• WORK ITEM: What lines below include the string "phòng"? Pick them out and copy them.
*** Opening of ENTRIES PROVIDED ***
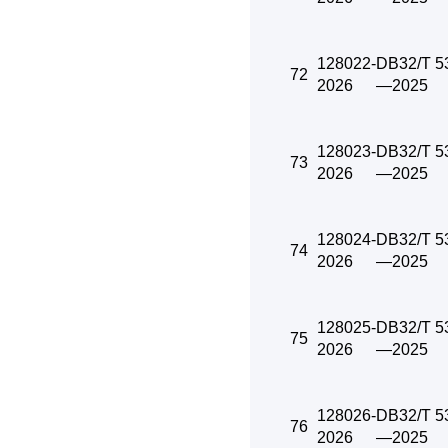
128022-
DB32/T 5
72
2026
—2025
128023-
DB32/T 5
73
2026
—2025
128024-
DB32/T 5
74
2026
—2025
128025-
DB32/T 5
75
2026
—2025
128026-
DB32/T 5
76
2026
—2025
*** Close of ENTRIES PROVIDED ***
*** Opening of ENTRIES PROVIDED ***
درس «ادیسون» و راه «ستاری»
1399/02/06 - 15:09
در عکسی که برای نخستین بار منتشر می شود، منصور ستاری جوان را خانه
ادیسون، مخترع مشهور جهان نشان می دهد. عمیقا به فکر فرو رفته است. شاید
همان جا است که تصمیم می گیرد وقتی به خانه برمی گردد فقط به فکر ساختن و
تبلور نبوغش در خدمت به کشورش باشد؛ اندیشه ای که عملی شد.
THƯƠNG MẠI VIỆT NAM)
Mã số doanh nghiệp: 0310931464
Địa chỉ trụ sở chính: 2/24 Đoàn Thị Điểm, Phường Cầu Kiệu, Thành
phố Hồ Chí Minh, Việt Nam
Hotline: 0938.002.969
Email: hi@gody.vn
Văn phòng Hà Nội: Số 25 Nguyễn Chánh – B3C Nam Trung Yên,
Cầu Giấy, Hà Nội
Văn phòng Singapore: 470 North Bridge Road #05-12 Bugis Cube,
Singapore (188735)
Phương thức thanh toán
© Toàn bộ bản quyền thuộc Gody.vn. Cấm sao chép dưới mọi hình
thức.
*** Close of ENTRIES PROVIDED ***
• SOLUTION TO THIS PROBLEM:
Văn phòng Hà Nội: Số 25 Nguyễn Chánh – B3C Nam Trung Yên,
Văn phòng Singapore: 470 North Bridge Road #05-12 Bugis Cube,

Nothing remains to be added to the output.